* _Extracted entries_:
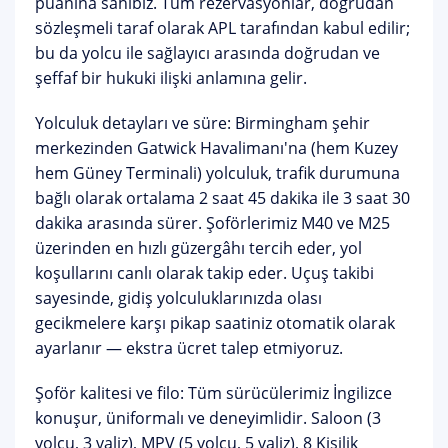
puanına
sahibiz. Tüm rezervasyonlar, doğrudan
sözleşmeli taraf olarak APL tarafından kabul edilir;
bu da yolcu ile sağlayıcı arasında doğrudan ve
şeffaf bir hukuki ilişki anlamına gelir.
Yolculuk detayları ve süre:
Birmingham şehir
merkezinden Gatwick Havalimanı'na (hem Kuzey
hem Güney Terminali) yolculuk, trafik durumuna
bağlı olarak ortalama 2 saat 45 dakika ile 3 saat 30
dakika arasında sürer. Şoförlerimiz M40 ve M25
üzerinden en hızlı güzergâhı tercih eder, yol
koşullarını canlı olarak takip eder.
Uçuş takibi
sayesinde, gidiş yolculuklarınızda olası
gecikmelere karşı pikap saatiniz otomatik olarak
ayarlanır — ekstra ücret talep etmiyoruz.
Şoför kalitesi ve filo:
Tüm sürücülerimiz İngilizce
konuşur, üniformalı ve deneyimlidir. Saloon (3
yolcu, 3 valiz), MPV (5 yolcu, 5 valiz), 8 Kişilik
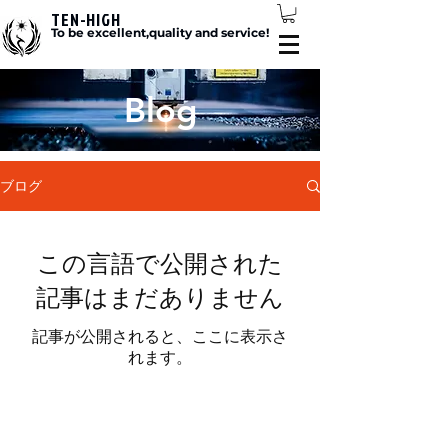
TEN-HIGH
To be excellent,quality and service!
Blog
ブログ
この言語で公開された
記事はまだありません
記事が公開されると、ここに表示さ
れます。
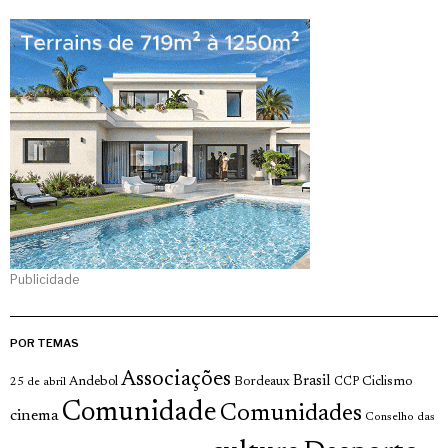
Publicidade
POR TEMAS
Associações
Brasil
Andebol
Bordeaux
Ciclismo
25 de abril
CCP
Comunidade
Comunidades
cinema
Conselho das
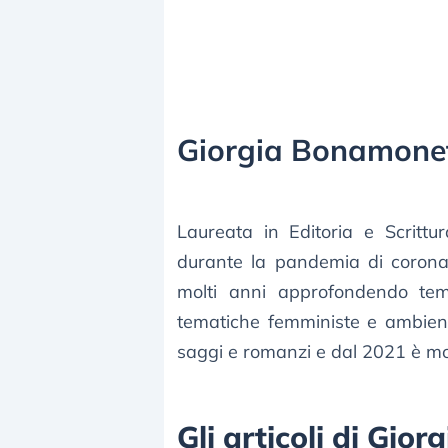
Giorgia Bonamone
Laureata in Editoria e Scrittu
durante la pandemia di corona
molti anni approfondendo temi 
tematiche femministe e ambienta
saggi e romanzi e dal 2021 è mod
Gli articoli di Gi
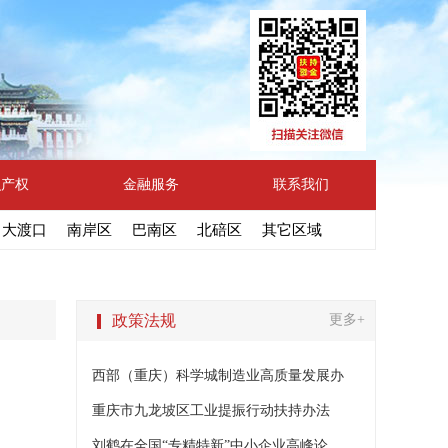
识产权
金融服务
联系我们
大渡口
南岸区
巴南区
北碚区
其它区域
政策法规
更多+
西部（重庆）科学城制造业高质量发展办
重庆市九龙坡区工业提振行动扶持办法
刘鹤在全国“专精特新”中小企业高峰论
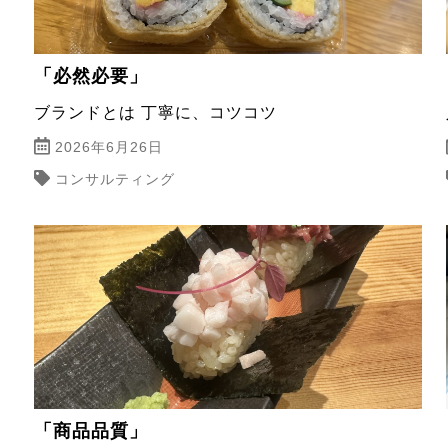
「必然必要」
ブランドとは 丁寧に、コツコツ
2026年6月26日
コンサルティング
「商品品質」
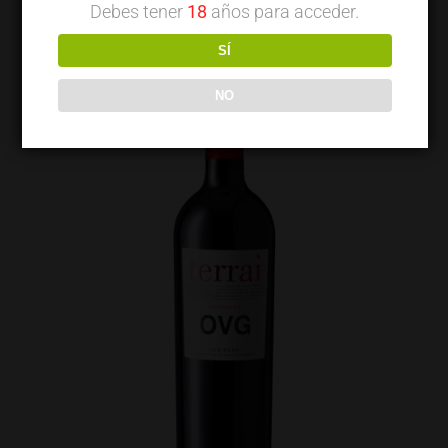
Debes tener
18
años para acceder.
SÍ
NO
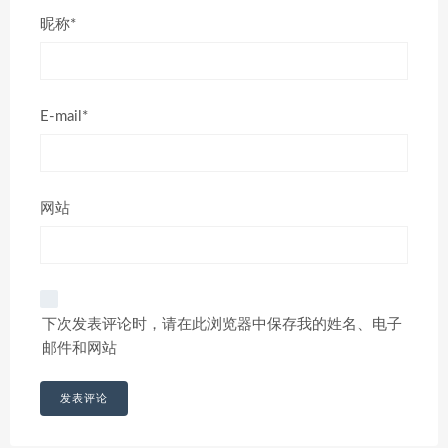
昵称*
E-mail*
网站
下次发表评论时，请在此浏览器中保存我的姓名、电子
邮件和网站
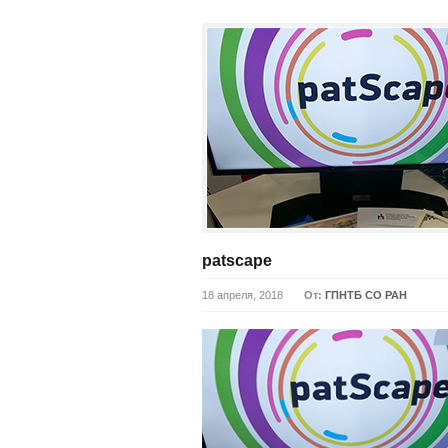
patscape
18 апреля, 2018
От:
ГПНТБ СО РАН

* _What this task involves_: The answer is a single number, the count of lines in the records that contain the string "arasında".

* _Written answer_: 2